No harás cobertura en vano.
Santificarás al periodismo arriesgado.
Contarás la verdad.
El periodismo es neutral.
Competirás por la nota.
Codiciarás el reconocimiento.
Todos son una serie de valores sobre entendidos que ya no te resuenan. Por eso evitas los encuentros y festivales de periodismo: porque un día, leyendo sobre masculinidades, percibiste que son espacios donde se refuerzan eso que tú llamas ‘los mandamientos patriarcales del periodismo’. Para tu suerte, en el Coloquio Patria nadie se las pegó de neutral. Todos eran de izquierda o al menos eran contra hegemónicos. Y cómo no: Miguel Díaz-Canel Bermúdez, primer secretario del Comité Central del Partido Comunista de Cuba y presidente de Cuba, se presentó a la inauguración que encabezó la Federación de Estudiantes Universitarios de la Universidad de La Habana. La mayoría de los medios hegemónicos suelen comparar al ingeniero electrónico Díaz-Canel con Fidel y con Raúl Castro. Lo califican como uno de los presidentes más impopulares. No tuviste el tiempo de comprobar la supuesta impopularidad, pero nadie quiso quedarse fuera de la foto de la inauguración que protagonizó frente a la escalinata neoclásica de la Universidad.
El Patria abrió con Patricia Villegas, la directora de Telesur. Dio una conferencia-festejo por los 20 años de la televisora que a Hugo Chávez y a Fidel se les ocurrió fundar y financiar. Con el transcurso de las horas supiste que en el Patria se tenía claro que la prensa corporativa respalda al neofascismo y que al neofascismo se le combate con información y contranarrativas. Que cada sujeto, verbo y predicado que se usa en el periodismo tienen una carga ideológica y no sólo una función gramatical. Que para ser periodista no se necesita haber estudiado la carrera, pero sí tener una ideología bien clara. Que la intención del coloquio era articular proyectos ‘emancipatorios’ frente a los modelos dominantes que fomentan el odio y la confrontación entre los pueblos. O sea: lo importante del Patria no era saber quiénes eran los periodistas, sino para qué servía su trabajo. Y servía para enfrentar el bloqueo mediático y las campañas de desinformación que afectan a los países que luchan contra el imperialismo; para respaldar los principios de autodeterminación y soberanía de los pueblos; o para usar la tecnología a favor de la justicia social. Te llamó la atención el proyecto del belga Pieter de Vos, cuyo objetivo fue crear una campaña televisiva en contra del candidato presidencial de la ultraderecha. Lo lograron: el viejo guango perdió.

----

▶ _Ejercicios propuestos_:
a) ¿Concuerdan con el texto sobre el Coloquio Patria estas afirmaciones? (i) Patricia Villegas es la directora de Telesur. (ii) En el Patria se sostenía que para ser periodista hace falta haber estudiado la carrera. (iii) La Federación de Estudiantes Universitarios de la Universidad de La Habana encabezó la inauguración. Responde sí o no a cada una y cita las palabras del texto que lo deciden.
b) Prosigue el texto sobre el Coloquio Patria a partir de su última oración.

(Entradas tomadas de una colección)

----

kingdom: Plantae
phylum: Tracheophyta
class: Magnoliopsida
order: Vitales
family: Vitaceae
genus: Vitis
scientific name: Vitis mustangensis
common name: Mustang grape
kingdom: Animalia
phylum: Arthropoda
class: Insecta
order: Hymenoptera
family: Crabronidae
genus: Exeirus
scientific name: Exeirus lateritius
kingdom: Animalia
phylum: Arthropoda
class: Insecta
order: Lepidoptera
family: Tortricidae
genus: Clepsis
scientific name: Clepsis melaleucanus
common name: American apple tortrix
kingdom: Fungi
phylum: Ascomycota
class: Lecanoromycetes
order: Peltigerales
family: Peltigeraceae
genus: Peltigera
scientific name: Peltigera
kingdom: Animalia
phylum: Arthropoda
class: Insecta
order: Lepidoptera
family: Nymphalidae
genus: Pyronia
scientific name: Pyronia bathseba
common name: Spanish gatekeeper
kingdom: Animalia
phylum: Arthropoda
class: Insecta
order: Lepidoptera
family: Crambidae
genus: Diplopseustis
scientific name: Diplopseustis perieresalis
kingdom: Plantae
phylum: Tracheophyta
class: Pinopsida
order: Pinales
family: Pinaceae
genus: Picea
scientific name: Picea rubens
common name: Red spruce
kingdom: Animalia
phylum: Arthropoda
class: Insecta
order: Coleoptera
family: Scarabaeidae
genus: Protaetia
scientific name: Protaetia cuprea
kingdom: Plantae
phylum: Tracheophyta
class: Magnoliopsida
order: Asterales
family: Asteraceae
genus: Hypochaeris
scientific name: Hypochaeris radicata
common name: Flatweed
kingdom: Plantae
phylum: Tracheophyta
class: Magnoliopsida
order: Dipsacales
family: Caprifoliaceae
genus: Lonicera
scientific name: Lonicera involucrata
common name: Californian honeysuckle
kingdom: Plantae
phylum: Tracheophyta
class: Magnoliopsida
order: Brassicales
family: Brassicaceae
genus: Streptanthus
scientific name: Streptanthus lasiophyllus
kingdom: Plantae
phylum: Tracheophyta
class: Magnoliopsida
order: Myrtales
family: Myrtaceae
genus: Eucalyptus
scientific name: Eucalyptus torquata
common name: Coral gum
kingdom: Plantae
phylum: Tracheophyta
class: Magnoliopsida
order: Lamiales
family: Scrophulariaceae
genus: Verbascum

----

▶ _Soluciones_:
a)
(i) Sí: «El Patria abrió con Patricia Villegas, la directora de Telesur».
(ii) No: «Que para ser periodista no se necesita haber estudiado la carrera, pero sí tener una ideología bien clara».
(iii) Sí: «se presentó a la inauguración que encabezó la Federación de Estudiantes Universitarios de la Universidad de La Habana».

b)
En el Patria se habló usar la tecnología para derrocar al algoritmo. Se habló de combatir a la prensa hegemónica y se habló de las agencias injerencistas y desestabilizadoras. No se habló de la falsa imparcialidad ni de lo políticamente correcto que pregona el periodismo corporativo. Tampoco se habló de premios o reconocimientos. Ni siquiera del número de seguidores o del periodismo neoliberal que hacen las plataformas como Netflix. Se dijo que, como en todo oficio, se ejerce una diversidad de periodismos y que sólo hay que tratar de ser honestos y consecuentes. No se habló, pero el Patria fue un encuentro del periodismo que abiertamente se reconoce militante porque no hay otra manera de hacer periodismo. Y escuchaste decir a una participante que el poder económico financia al periodismo blanco y liberal porque no representa ningún peligro. Al contrario: publica lo que necesita la oligarquía para desestabilizar gobiernos que no le convienen. Es una pena que los periodistas se crean tan importantes.
El momento del viaje no fue cuando te trepaste a un Ford 1951 y te sentiste en una película de James Dean. Tampoco cuando te tomaste tus mojitos en La Bodeguita del Medio y reafirmaste que Hemingway se emborrachó en toda La Habana. Mucho menos cuando caminaste frente Coppelia, la heladería estatal que el cine ha inmortalizado. El momento fue el bailongo que se armó en el barrio Los Avioncitos, al oeste de la ciudad. Ocurrió durante la celebración del 20 aniversario de Telesur. El grupo musical tocó rumba, son y chachachá durante una hora. Al final se organizó una comilona vecinal. Confirmaste entonces que a los cubanos nunca podrán arrebatarles su felicidad.